Il y a ici un petit article intéressant posant la question de Wikipédia et de l’esprit critique, article qui a le mérite de signaler un peu les éléments de décodage d’une page de l’encyclopédie en ligne. Et de rappeler que les élèves ne sont pas les seuls plagieurs qui vont pêcher dans l’océan du web des éléments repris à leur propre compte. La conclusion de cet article revient peu ou prou à ma conception de l’enseignement comme je le disais plus haut :

« Je dois dire que l’enseignement de Loys Bonot [Note : l’enseignant ayant « pourri le web »] échappe dans une certaine mesure à ce travers. Son expérience pédagogique a un mérite certain : elle incite ses élèves à s’interroger sur l’élaboration du savoir. Qu’est-ce qu’une recherche ? Comment croiser et agencer les sources disponibles ? A quelles conditions pouvons-nous dégager une « vérité scientifique » ?

Dès lors qu’une somme colossale de savoir se trouve immédiatement disponible sur Internet, le rôle de l’école devra sans doute être repensé. Il ne s’agit plus seulement de transmettre des faits et des connaissances bruts. Il importe également de définir des règles et des cadres méthodologiques : l’établissement d’une bibliographie, l’usage des références, l’évaluation des sources… Toute sorte de choses que j’ai appris en tant que wikipédien, mais jamais en tant qu’élève. »

 

Crédit photo : Wikipedia globe in a keychain! par @bastique sur Flickr en licence CC

3 réflexions sur « Le web et l’enseignement »

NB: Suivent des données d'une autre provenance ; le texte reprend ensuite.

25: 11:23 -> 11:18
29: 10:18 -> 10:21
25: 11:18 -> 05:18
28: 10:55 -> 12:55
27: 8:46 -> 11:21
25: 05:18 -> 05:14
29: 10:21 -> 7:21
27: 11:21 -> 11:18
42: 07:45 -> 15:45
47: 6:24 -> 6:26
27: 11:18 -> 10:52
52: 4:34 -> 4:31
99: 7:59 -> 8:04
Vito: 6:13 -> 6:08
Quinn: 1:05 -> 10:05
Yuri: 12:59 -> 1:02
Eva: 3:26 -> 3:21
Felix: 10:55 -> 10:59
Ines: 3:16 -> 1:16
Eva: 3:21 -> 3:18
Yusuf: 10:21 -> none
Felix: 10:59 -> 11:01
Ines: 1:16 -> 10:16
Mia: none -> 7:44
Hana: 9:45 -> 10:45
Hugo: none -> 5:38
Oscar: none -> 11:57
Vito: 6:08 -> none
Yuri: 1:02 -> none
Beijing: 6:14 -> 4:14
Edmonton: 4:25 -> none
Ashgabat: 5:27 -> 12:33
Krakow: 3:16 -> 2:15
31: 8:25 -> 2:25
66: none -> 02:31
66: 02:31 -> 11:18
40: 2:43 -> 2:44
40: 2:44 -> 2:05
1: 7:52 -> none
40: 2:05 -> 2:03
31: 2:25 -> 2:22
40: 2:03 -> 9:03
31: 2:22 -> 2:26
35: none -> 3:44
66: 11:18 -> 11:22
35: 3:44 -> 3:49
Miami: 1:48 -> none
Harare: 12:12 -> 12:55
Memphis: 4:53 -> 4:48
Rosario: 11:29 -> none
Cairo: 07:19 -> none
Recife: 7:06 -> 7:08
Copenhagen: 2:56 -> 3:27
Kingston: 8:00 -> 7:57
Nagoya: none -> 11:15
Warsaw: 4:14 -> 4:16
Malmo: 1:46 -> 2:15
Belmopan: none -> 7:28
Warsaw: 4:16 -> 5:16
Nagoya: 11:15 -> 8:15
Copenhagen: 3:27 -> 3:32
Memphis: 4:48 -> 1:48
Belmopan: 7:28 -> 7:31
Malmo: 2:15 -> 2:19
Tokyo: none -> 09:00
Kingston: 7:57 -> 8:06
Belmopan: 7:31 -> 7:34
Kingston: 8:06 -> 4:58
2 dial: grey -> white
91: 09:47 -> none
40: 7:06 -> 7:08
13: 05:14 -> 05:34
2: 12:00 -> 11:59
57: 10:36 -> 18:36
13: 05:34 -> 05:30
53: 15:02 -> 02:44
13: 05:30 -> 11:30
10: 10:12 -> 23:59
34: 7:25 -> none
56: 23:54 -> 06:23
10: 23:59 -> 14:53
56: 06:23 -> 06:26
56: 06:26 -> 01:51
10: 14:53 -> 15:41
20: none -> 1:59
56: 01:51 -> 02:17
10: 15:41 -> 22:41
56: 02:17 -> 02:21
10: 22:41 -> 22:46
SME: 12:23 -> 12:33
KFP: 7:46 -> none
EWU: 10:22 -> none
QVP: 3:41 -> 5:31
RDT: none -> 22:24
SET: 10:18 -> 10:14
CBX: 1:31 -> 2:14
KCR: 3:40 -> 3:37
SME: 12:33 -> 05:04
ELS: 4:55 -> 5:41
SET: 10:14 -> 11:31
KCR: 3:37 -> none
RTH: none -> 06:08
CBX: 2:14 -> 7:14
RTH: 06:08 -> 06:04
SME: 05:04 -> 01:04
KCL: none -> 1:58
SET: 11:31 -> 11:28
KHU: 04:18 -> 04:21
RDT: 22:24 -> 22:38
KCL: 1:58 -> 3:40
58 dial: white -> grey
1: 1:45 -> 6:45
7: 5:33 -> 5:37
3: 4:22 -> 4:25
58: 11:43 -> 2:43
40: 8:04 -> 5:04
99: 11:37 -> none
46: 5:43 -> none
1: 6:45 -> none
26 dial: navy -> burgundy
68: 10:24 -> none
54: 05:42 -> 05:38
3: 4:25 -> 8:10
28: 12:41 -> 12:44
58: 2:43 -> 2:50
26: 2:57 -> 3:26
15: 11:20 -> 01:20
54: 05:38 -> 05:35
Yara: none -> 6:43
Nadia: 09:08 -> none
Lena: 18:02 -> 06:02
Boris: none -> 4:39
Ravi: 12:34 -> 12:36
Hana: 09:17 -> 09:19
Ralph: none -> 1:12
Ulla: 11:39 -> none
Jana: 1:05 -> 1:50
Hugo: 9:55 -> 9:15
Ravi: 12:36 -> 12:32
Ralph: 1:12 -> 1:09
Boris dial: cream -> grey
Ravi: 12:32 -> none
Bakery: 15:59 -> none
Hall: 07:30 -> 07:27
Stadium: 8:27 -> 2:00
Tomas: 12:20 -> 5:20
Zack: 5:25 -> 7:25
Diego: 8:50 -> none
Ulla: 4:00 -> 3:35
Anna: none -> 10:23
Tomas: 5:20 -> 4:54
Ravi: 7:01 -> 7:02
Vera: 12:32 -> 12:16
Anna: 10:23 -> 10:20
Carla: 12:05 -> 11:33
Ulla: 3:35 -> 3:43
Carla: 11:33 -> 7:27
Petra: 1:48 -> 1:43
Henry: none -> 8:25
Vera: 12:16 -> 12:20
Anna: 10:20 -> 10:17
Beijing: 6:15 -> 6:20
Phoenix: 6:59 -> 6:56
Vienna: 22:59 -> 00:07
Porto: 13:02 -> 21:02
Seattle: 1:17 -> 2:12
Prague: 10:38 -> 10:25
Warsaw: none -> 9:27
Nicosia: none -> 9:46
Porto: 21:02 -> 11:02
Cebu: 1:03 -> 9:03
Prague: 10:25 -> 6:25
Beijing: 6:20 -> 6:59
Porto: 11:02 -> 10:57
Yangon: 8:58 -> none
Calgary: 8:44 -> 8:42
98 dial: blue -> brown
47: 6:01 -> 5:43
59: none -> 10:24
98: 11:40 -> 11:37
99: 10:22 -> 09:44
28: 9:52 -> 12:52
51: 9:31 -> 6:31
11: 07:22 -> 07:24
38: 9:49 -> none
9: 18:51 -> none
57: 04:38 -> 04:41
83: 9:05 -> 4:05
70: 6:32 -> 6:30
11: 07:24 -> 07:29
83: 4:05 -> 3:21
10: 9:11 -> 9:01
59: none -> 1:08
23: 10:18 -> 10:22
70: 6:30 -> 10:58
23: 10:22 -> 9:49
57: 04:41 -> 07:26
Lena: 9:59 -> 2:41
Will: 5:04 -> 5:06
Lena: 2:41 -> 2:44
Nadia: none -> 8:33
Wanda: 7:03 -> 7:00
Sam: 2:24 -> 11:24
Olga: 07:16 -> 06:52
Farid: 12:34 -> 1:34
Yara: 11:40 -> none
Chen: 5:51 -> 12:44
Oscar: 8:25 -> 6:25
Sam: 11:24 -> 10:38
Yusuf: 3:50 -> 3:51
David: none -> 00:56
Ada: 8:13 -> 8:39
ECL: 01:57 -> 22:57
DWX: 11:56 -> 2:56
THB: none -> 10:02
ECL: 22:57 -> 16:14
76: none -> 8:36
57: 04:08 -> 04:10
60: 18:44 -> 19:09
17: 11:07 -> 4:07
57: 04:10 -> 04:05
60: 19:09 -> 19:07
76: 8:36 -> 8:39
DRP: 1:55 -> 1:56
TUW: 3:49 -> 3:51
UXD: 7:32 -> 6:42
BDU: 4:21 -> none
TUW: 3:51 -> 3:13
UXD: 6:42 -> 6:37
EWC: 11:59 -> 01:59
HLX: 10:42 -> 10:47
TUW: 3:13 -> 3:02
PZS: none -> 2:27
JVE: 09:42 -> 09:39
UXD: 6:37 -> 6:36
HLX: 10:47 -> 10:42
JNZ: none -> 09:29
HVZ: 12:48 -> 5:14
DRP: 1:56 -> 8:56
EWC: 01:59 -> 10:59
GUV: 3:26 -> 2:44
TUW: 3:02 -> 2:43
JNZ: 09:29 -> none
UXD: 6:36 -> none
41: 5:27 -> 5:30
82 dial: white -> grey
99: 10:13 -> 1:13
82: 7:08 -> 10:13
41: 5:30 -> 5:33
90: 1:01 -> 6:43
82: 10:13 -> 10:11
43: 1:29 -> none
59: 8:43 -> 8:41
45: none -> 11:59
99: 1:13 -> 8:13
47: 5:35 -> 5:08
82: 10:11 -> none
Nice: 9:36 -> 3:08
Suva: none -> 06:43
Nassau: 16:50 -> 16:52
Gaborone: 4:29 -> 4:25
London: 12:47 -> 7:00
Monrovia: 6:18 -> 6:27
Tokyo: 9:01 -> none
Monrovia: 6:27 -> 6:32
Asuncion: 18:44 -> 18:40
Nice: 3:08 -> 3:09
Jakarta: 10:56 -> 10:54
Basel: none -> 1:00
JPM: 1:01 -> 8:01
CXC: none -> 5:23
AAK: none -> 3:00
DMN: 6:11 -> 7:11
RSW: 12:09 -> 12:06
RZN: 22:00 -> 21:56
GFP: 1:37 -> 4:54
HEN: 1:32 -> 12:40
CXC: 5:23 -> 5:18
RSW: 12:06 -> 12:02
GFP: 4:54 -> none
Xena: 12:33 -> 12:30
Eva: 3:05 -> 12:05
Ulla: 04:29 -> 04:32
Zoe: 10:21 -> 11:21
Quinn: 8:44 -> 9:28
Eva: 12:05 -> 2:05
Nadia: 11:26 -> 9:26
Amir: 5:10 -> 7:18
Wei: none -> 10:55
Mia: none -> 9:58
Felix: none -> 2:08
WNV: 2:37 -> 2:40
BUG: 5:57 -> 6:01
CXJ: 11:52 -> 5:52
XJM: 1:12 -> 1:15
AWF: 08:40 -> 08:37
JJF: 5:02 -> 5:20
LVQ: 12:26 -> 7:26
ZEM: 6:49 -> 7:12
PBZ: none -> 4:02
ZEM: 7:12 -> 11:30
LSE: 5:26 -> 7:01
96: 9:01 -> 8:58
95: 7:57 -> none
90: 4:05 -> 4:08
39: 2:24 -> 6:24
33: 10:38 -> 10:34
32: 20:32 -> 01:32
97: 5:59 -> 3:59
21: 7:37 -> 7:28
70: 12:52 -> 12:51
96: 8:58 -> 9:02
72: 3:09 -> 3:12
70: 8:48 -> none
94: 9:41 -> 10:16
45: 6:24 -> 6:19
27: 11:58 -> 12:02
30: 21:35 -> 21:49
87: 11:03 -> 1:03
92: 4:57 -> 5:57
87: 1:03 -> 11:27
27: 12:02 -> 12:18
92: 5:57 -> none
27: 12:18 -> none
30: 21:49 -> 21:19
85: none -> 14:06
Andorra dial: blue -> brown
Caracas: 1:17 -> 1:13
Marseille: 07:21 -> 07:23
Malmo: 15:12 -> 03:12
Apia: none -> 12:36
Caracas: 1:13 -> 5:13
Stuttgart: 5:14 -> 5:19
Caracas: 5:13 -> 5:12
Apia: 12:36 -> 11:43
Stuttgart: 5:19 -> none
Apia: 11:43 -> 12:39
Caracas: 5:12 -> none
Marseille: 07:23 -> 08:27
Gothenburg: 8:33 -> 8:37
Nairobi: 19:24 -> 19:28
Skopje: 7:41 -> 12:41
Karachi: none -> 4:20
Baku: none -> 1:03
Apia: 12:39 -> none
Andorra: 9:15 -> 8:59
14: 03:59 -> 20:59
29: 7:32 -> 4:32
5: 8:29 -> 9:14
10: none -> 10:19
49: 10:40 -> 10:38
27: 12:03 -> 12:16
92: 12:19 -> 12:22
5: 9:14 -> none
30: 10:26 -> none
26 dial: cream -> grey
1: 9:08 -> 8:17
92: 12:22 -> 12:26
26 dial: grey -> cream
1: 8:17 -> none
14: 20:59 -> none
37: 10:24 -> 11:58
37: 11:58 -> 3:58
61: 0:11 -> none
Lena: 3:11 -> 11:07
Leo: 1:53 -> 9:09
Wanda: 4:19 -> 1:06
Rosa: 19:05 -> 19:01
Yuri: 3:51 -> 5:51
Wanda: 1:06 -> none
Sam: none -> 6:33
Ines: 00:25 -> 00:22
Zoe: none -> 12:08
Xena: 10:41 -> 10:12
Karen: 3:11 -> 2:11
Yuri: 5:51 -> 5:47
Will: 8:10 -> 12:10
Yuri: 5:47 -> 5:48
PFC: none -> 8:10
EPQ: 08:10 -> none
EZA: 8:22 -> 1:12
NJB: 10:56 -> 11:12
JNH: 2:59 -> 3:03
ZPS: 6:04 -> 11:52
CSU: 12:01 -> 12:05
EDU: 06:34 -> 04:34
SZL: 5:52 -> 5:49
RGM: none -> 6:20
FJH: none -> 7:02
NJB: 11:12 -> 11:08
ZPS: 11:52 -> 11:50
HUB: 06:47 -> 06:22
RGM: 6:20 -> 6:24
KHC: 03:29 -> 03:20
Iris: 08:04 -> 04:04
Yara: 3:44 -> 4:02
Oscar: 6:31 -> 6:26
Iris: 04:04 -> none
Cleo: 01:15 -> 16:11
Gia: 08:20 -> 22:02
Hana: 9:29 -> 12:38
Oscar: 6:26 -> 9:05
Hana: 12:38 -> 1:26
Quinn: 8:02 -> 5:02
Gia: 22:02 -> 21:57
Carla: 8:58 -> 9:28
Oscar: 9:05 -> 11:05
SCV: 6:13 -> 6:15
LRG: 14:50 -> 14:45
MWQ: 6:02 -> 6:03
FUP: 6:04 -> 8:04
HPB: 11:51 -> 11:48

  1. Je ne crois pas que pour ce qui est de l’esprit critique internet change réellement quelque chose. L’esprit critique doit s’acquérir indépendamment d’internet. Car sinon, on arrive à des aberrations.
    De nos jours, à l’université, les étudiants prennent pour argent comptant tout ce qui était écrit dans les livres, et répètent à l’envi que internet c’est plein de conneries. Or on trouve de très bonnes choses sur internet, et d’énormes âneries dans certains livres. La question internet/esprit critique n’est pas la bonne. Elle devrait être reformulé en affirmations/esprit critique.

  2. Clairement oui, l’esprit critique a toujours été nécessaire. C’est juste qu’avec la facilité d’accès à l’information quasi-permanente et la multiplication des sources d’informations, Internet rend cela encore plus important.
    On notera au passage que cet esprit critique doit s’acquérir, et s’appliquer, pas seulement aux élèves en formation, mais chez tout le monde. Combien d’adultes avec une certaine expérience de la vie et tout n’ont absolument pas ces réflexions…!

  3. Je trouve l’expérience de l’enseignant tout à fait intéressante. Elle ne stigmatise pas forcément l’internet mais fait prendre conscience aux étudiants qu’il est indispensable de cultiver un certain esprit critique, que le support soit numérique ou papier.